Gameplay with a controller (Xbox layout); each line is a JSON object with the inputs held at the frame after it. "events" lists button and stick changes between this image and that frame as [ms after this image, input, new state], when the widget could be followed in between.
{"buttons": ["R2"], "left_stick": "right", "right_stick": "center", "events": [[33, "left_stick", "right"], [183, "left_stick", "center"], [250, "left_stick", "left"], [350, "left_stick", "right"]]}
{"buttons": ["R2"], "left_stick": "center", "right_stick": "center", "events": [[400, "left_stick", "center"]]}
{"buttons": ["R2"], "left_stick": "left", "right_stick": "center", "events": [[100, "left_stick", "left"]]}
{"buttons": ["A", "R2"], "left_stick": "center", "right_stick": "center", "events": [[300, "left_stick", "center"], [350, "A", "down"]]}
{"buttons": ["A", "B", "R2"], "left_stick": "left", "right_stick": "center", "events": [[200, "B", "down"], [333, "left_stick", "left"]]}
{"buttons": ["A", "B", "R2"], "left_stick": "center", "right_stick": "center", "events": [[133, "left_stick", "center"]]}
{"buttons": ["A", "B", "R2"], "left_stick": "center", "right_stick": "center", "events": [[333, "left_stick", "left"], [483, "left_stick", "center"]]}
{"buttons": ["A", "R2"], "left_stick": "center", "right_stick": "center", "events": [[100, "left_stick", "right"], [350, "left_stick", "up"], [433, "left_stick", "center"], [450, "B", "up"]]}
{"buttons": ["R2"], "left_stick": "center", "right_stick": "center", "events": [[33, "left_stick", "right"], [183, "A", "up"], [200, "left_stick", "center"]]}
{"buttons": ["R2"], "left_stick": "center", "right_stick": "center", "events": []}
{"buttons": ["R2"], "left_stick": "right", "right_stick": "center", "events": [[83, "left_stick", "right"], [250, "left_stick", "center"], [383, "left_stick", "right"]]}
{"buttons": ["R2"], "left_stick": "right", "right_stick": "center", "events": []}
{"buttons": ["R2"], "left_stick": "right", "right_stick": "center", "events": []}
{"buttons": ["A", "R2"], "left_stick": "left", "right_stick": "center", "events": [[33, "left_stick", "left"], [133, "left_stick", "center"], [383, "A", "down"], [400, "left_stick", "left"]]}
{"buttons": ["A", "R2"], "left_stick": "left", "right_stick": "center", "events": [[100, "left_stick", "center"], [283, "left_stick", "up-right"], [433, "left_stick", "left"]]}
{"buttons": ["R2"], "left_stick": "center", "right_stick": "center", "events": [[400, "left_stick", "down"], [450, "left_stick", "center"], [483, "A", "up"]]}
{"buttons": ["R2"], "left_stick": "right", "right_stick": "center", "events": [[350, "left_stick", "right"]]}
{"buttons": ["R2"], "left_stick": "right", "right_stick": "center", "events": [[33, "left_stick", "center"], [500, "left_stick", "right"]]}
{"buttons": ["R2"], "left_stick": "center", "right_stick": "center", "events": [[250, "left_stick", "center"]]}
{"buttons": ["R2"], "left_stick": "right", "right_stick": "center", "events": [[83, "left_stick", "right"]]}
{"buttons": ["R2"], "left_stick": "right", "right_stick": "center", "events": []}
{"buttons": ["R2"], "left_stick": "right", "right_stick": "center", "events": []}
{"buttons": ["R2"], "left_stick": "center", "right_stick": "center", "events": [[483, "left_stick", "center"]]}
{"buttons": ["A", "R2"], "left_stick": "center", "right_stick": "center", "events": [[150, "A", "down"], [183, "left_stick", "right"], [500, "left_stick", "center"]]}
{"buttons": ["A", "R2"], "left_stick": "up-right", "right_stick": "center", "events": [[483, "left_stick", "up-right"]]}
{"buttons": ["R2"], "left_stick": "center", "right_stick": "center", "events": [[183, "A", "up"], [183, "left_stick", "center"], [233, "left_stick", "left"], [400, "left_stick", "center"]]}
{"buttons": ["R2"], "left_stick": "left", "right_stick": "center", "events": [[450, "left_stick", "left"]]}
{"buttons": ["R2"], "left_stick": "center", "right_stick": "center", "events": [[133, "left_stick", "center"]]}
++++++++++++++++++++
**WHAT YOU NEED TO DO:** Where the string "down" occurs in a line of the listing, copy the line.

**ANSWER TO THIS EXERCISE:**
{"buttons": ["A", "R2"], "left_stick": "center", "right_stick": "center", "events": [[300, "left_stick", "center"], [350, "A", "down"]]}
{"buttons": ["A", "B", "R2"], "left_stick": "left", "right_stick": "center", "events": [[200, "B", "down"], [333, "left_stick", "left"]]}
{"buttons": ["A", "R2"], "left_stick": "left", "right_stick": "center", "events": [[33, "left_stick", "left"], [133, "left_stick", "center"], [383, "A", "down"], [400, "left_stick", "left"]]}
{"buttons": ["R2"], "left_stick": "center", "right_stick": "center", "events": [[400, "left_stick", "down"], [450, "left_stick", "center"], [483, "A", "up"]]}
{"buttons": ["A", "R2"], "left_stick": "center", "right_stick": "center", "events": [[150, "A", "down"], [183, "left_stick", "right"], [500, "left_stick", "center"]]}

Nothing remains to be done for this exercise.